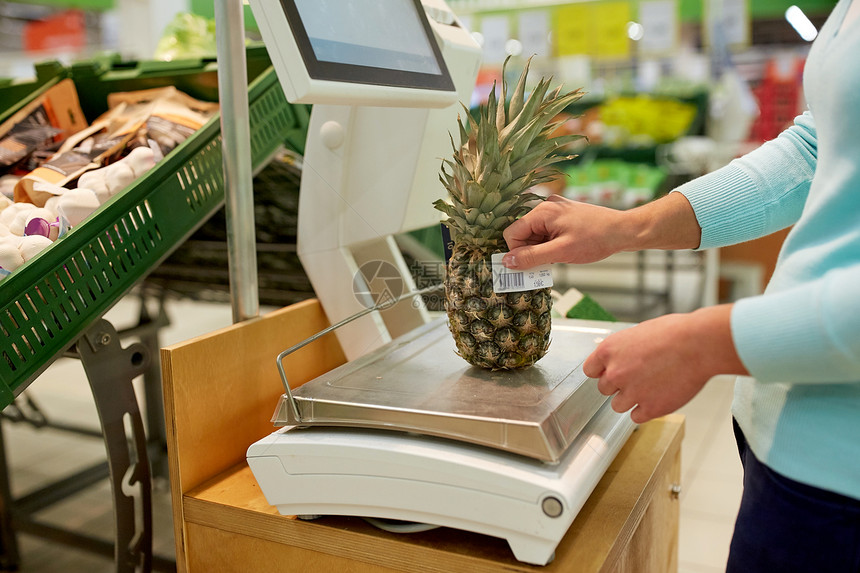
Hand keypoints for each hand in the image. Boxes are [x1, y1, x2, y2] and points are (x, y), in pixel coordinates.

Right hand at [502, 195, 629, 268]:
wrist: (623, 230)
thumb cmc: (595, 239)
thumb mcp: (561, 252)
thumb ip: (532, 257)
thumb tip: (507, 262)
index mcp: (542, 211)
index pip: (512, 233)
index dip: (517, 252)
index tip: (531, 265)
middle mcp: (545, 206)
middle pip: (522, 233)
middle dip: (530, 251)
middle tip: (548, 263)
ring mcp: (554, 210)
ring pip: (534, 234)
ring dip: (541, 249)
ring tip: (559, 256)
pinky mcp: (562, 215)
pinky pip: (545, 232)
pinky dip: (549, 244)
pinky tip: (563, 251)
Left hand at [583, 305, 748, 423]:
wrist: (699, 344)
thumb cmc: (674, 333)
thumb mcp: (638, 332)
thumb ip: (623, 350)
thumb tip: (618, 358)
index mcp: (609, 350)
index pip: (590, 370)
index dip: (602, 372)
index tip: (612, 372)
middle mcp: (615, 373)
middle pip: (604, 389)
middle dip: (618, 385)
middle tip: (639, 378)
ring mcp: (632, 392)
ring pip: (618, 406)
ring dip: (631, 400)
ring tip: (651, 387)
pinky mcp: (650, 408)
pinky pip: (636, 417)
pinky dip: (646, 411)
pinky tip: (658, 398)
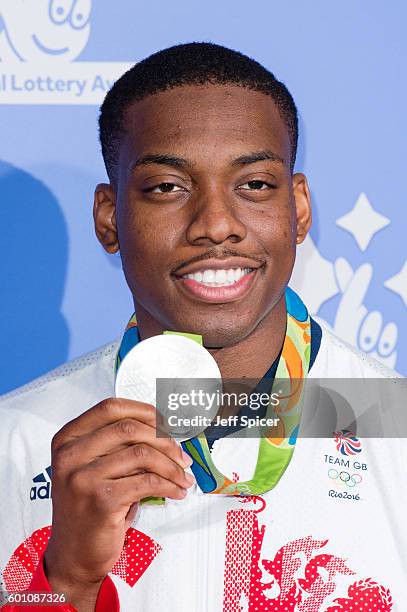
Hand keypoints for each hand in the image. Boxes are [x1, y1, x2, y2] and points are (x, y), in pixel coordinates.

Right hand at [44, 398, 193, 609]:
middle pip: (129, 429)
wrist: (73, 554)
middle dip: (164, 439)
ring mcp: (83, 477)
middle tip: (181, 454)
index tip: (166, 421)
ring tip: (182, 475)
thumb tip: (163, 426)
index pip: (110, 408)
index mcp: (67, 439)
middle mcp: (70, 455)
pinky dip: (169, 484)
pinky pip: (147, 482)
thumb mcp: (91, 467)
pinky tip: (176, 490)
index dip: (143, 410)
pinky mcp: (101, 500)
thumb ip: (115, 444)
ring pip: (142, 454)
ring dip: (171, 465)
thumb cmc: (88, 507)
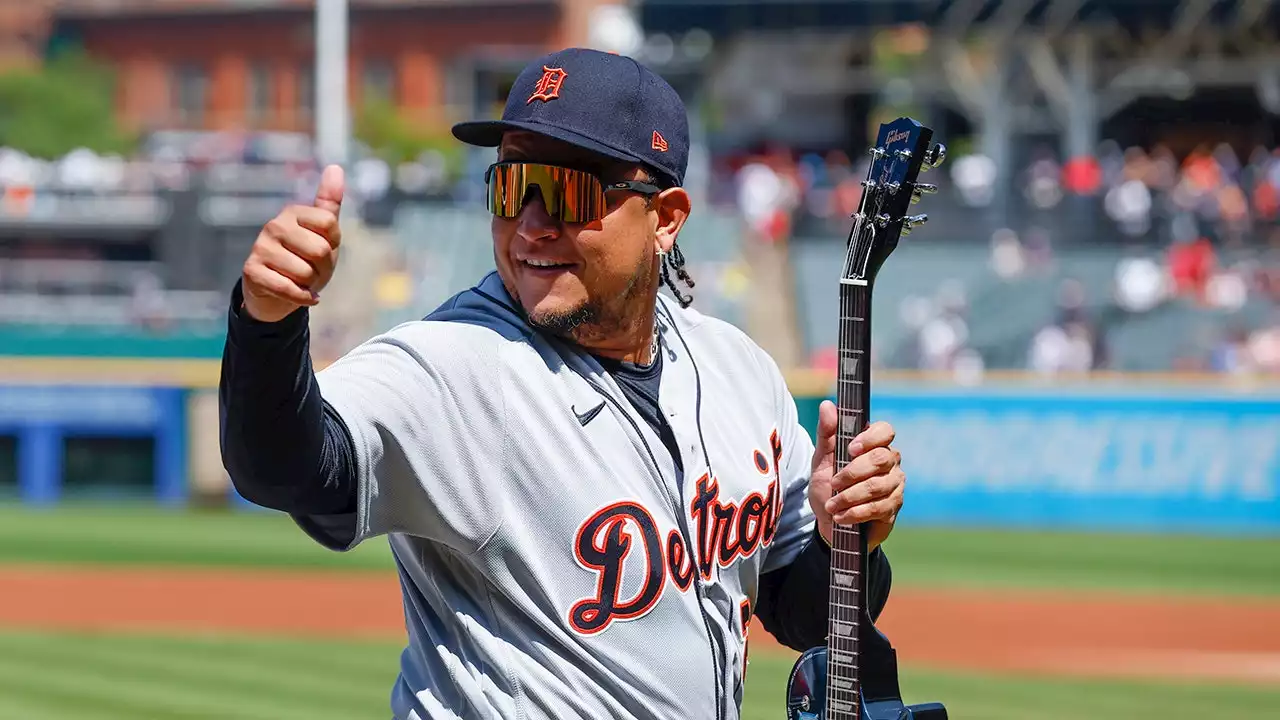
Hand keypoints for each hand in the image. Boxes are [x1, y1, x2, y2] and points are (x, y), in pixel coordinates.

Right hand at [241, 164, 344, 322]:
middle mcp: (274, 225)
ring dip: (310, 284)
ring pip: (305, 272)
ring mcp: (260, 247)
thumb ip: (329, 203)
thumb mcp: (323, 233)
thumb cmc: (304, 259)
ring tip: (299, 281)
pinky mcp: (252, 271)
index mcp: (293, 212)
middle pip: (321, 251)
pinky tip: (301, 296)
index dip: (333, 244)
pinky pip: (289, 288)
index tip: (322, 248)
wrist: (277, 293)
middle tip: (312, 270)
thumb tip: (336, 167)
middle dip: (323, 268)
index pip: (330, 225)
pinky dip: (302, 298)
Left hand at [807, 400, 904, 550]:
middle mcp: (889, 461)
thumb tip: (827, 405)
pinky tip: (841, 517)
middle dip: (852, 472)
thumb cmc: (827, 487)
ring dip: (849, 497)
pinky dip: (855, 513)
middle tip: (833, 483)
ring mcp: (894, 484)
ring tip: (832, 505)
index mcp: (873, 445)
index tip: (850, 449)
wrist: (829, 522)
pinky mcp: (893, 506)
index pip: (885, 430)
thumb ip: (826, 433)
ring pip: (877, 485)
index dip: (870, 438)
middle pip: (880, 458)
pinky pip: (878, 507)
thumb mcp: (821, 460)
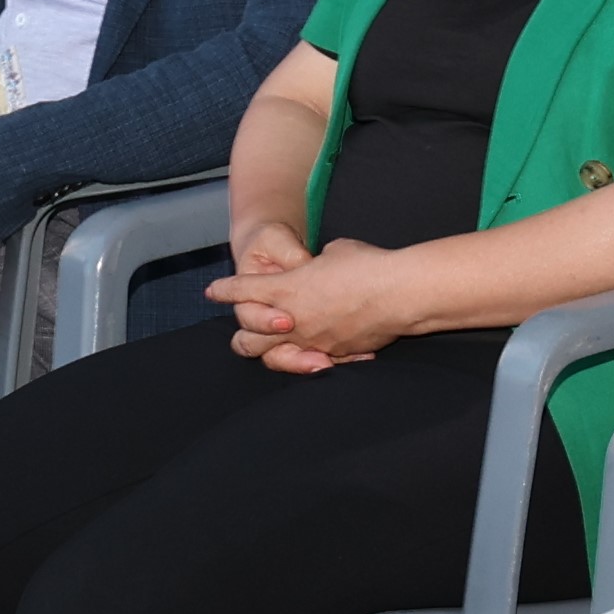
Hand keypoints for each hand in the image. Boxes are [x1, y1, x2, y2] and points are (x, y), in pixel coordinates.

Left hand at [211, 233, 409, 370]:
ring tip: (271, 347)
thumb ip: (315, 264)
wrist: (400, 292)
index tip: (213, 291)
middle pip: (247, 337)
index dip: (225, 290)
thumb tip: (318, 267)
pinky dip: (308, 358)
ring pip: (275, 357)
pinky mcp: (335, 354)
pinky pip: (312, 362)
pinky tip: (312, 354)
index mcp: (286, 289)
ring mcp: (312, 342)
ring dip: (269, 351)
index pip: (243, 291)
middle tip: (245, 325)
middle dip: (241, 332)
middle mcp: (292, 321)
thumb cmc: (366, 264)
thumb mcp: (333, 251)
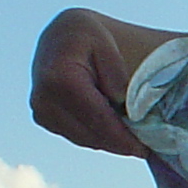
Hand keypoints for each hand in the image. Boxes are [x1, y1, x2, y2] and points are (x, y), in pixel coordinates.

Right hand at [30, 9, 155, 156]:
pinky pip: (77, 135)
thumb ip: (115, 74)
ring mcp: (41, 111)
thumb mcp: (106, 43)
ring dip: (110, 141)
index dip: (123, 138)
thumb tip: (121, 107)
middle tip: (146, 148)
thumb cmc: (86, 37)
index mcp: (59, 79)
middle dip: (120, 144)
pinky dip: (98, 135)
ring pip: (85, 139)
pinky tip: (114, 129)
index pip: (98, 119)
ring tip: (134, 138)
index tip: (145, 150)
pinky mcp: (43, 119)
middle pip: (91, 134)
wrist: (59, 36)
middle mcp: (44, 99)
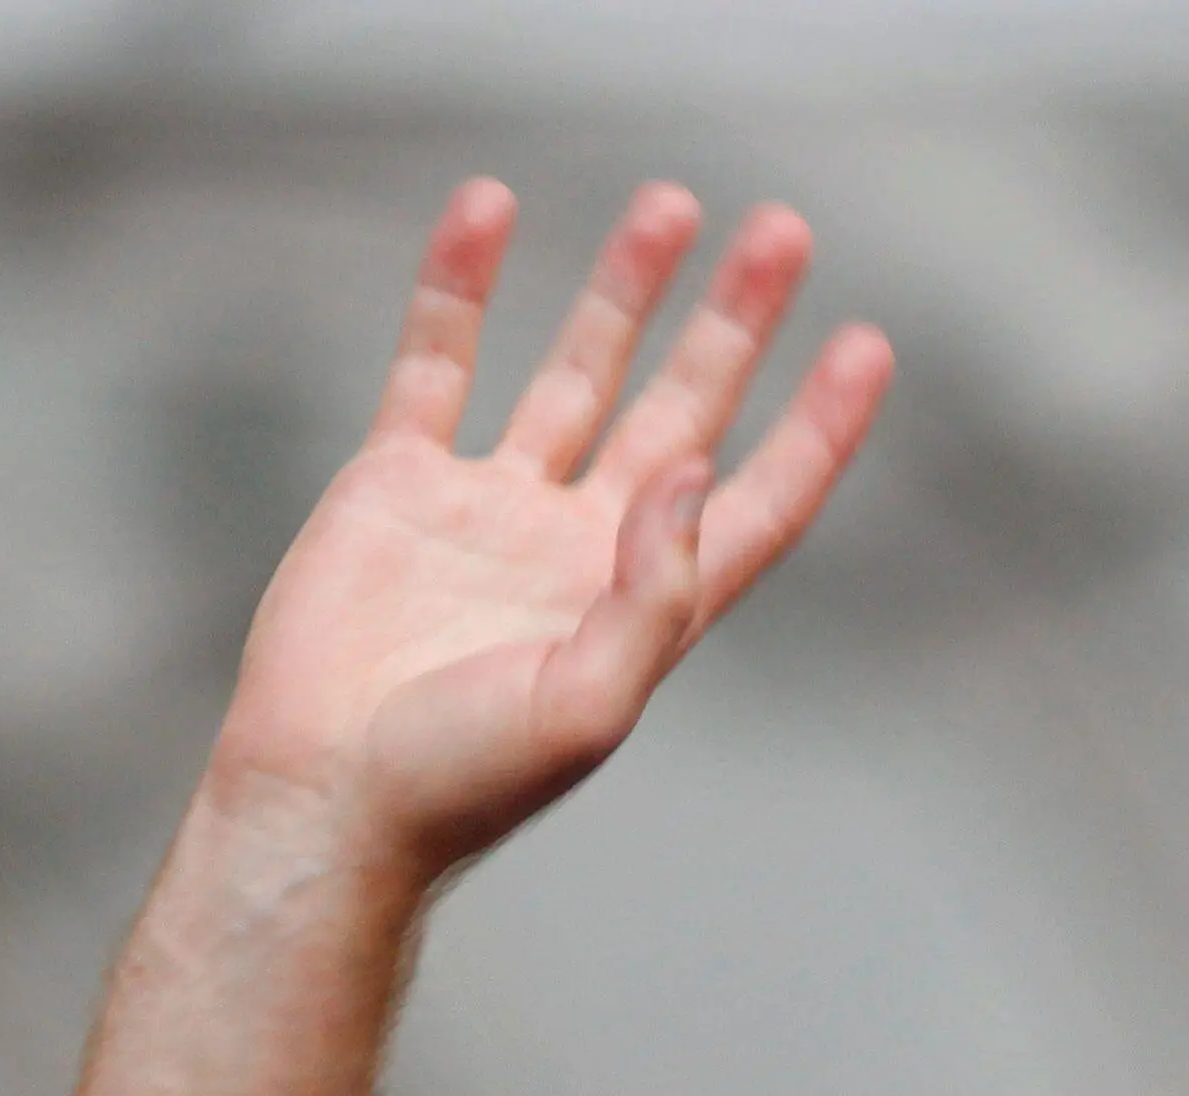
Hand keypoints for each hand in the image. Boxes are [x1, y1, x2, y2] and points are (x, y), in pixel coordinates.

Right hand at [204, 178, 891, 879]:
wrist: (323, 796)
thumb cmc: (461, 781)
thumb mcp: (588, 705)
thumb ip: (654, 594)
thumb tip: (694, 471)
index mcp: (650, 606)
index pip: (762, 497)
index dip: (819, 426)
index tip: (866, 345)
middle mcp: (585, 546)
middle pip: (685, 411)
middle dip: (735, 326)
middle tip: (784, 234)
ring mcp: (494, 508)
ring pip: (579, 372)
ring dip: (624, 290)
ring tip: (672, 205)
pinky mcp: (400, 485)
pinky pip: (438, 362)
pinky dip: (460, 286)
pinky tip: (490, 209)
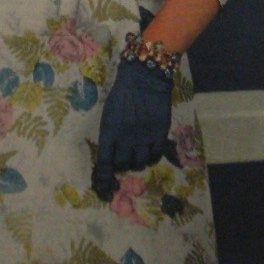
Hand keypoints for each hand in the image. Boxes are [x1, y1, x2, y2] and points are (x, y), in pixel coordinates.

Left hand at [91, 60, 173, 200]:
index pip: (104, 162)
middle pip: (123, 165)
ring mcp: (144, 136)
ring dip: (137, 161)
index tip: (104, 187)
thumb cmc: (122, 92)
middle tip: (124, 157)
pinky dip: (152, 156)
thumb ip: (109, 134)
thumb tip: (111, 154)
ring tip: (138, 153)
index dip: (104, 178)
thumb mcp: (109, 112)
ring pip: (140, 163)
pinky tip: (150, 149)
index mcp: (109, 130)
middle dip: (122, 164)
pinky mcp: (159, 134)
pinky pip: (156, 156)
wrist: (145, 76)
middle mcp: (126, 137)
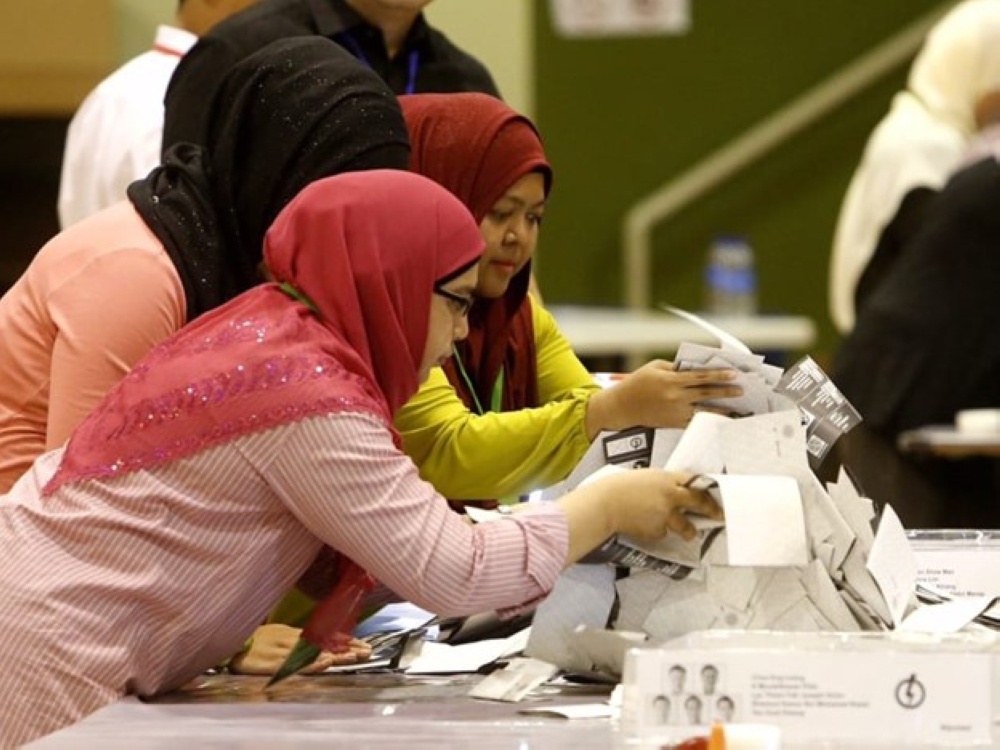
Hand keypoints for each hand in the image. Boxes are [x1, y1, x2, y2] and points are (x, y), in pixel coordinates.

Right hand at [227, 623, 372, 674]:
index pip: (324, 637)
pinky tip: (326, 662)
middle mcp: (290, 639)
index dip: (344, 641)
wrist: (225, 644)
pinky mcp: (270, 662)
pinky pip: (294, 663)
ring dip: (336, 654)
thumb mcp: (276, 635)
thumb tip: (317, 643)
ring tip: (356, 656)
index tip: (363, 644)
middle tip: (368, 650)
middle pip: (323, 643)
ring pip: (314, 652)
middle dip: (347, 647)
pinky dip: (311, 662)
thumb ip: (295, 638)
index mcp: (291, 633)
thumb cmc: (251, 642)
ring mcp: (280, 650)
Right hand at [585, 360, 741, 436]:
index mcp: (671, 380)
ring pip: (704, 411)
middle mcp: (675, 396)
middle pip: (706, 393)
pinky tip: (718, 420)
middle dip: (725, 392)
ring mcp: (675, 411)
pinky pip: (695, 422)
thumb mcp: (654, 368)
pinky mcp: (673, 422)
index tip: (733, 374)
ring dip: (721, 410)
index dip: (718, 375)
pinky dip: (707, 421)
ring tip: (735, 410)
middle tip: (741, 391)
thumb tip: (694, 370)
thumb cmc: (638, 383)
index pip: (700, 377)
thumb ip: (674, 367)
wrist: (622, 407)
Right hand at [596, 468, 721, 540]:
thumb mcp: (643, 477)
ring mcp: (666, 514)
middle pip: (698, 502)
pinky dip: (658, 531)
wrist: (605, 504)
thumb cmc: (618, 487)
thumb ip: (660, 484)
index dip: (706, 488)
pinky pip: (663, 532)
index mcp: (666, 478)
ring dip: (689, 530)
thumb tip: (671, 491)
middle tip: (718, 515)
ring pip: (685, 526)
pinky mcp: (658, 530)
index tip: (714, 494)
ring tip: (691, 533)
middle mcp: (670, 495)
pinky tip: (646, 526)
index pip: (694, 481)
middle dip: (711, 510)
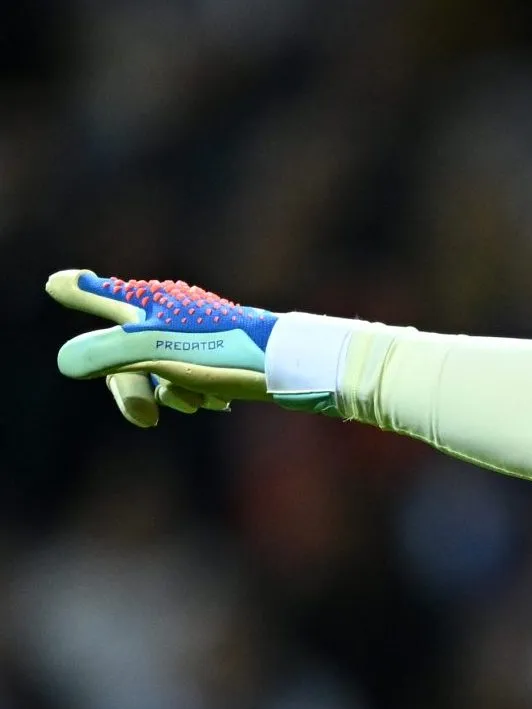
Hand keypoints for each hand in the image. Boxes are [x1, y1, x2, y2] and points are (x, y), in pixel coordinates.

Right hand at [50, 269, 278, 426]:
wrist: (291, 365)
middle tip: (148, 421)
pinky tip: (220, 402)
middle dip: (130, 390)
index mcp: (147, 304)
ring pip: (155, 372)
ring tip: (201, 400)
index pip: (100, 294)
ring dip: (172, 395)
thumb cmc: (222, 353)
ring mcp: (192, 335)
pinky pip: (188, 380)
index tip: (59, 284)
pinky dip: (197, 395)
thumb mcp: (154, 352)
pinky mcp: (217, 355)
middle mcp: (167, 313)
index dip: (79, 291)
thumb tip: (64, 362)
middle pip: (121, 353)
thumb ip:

REQUIREMENT »
Using the material above, find each line that holds "Right" and copy that line.

REPLY TO THE EXERCISE »
Right hand at [502, 195, 629, 268]:
Right hand at [44, 398, 193, 609]:
Right hand at [241, 164, 344, 322]:
Right hand at [30, 9, 155, 156]:
Right hand at [204, 178, 891, 879]:
Right hand at [227, 623, 372, 674]:
Right hand at [585, 360, 741, 436]:
Right hand at [596, 468, 721, 540]:
Right hand at [50, 269, 278, 426]:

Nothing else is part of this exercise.